# start of Records shown
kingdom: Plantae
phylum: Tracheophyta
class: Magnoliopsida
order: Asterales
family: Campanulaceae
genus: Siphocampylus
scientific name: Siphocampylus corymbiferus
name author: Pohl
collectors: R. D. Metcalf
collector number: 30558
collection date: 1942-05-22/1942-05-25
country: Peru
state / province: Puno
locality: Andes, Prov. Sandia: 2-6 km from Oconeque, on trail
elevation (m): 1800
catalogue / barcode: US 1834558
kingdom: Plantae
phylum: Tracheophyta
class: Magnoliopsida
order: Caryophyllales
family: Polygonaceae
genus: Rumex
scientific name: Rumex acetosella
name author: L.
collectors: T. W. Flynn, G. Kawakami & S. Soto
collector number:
# end of Records shown
Print every line of the records above verbatim, from the first to the last, without altering anything.

* [Result]
kingdom: Plantae
phylum: Tracheophyta
class: Magnoliopsida
order: Asterales
family: Campanulaceae
genus: Siphocampylus
scientific name: Siphocampylus corymbiferus
name author: Pohl
collectors: R. D. Metcalf
collector number: 30558
collection date: 1942-05-22/1942-05-25
country: Peru
state / province: Puno
locality: Andes, Prov. Sandia: 2-6 km from Oconeque, on trail
elevation (m): 1800
catalogue / barcode: US 1834558
kingdom: Plantae
phylum: Tracheophyta
class: Magnoliopsida
order: Caryophyllales
family: Polygonaceae
genus: Rumex
scientific name: Rumex acetosella
name author: L.
collectors: T. W. Flynn, G. Kawakami & S. Soto
collector number:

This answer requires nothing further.